Kıyma, şişe saplanırken nakış verilmesi (avuç içi ve parmakların yardımıyla kıymaya biçim verilmesi) hem görsel açıdan, hem de etin iyi pişmesi açısından önemlidir. Her ustanın kendine has nakış biçimi vardır, dikkatli bir göz bunu ayırabilir. Kim kimin ustası, nakışından belli olur. Ancak, kimi ustalar da kıyma kebabını, şişe nakışsız saplar. Bunun nedeni, nakış yapılırken elin daha çok ıslak olması, etin sürekli vıcıklanması kıyma kebabını, köfteye çevirir.
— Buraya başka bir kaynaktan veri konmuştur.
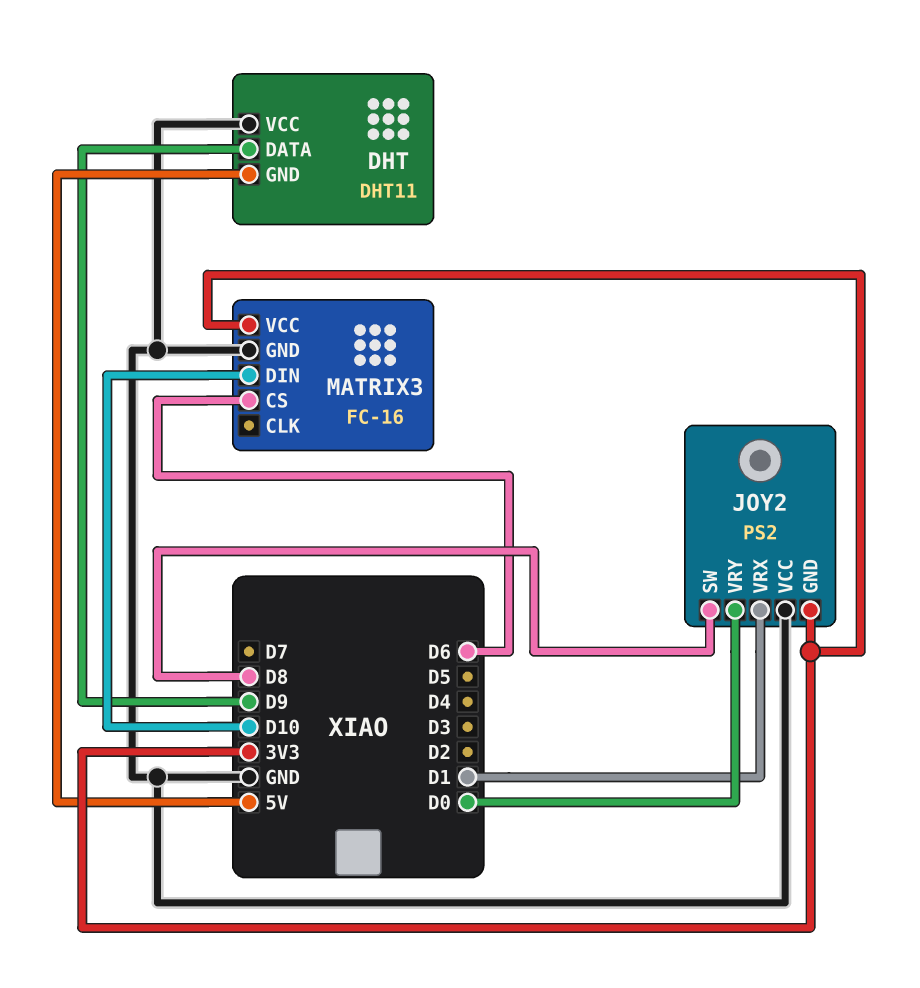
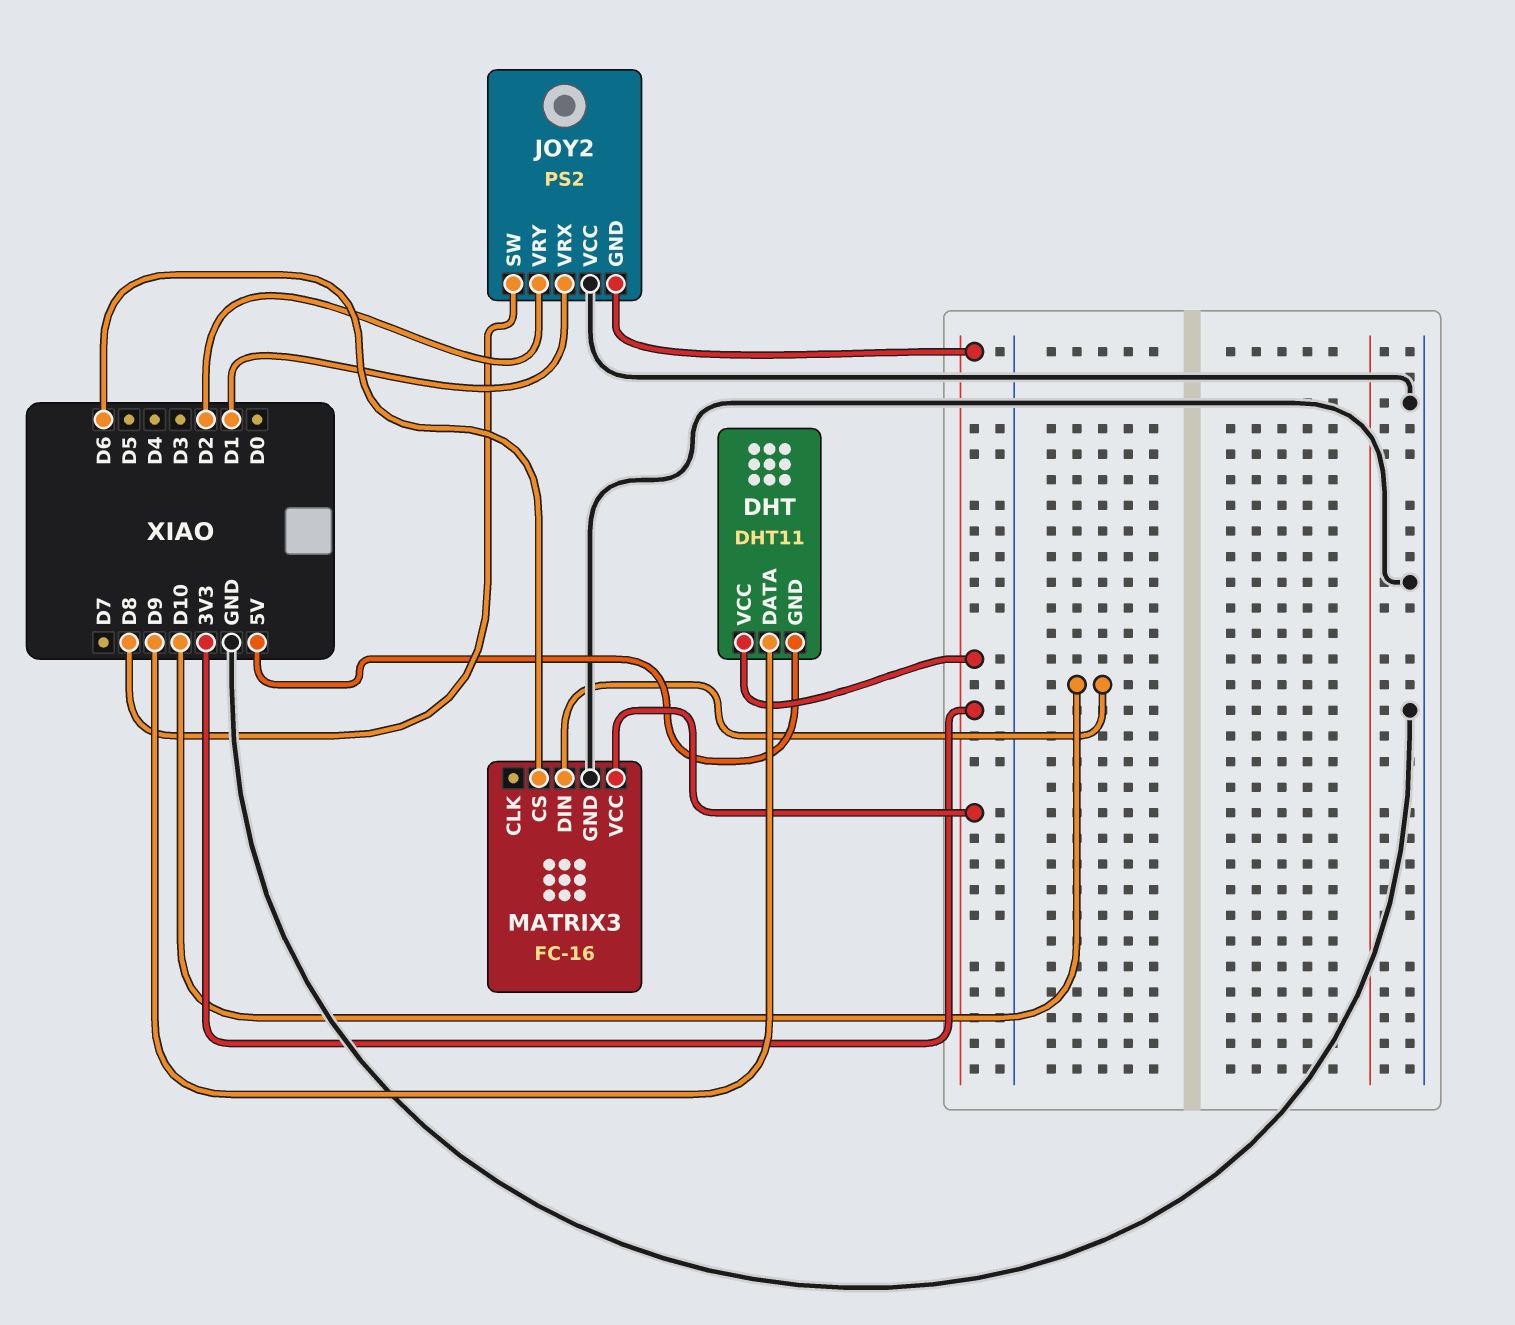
DHT pin VCC: GND -> 3V3
JOY2 pin VRY: D0 -> D2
Ocakçının da kebabı kendine has pişirme üslubu vardır. Ocakçının en temel görevi şudur: Kebap pişerken, servisi açmak zorundadır. Pideyi ısıtacak ve kebabın yağını pideye basacak. Kebap sulu pişirilirse, lezzeti yerinde olur. Eski ustalar; “Kebap deyince, ağıza işeyecek” derler.
Usta nasıl bir yol izliyorsa, kalfa da aynısını uygular. Kalfa, ustalığa geçtiğinde — asla ustasına saygısızlık etmeden — kişisel üslubunu işine yansıtmaya başlar.
Kebap ustası aynı zamanda iyi bir kasaptır da. Eti en ince sinirlerine kadar ayıklar. Bunun tersini söylemek de mümkündür; yani iyi bir kasaptan iyi bir kebapçı olabilir. İyi bir kasap, kebap ustasının gösterdiği ince işçiliği ancak zamanla kavrayabilir.
Et kasaptan bütün halde gelir, zomun üzerinde cinsine ve kullanılacağı yere göre ayrılır. Küşneme, gülle, incik, uyluk, taraklık, gerdan, döş vs. Etler en ince zarına kadar temizlenir, sinir kalmayacak şekilde ayıklanır. Taraklık et ile küşneme ayrı ayrı kuşbaşı yapılır, terbiye edilir veya sade olarak bırakılır. Uyluk etinden ve güllesinden külbastı ve köfte yapılır. Döş, gerdan, kuyruk ve kol etinden de zırh kıyması yapılır. Sonra etlerin kuşbaşı ve külbastılar haricindekiler ayrı ayrı kaplara konur, kaldırılır.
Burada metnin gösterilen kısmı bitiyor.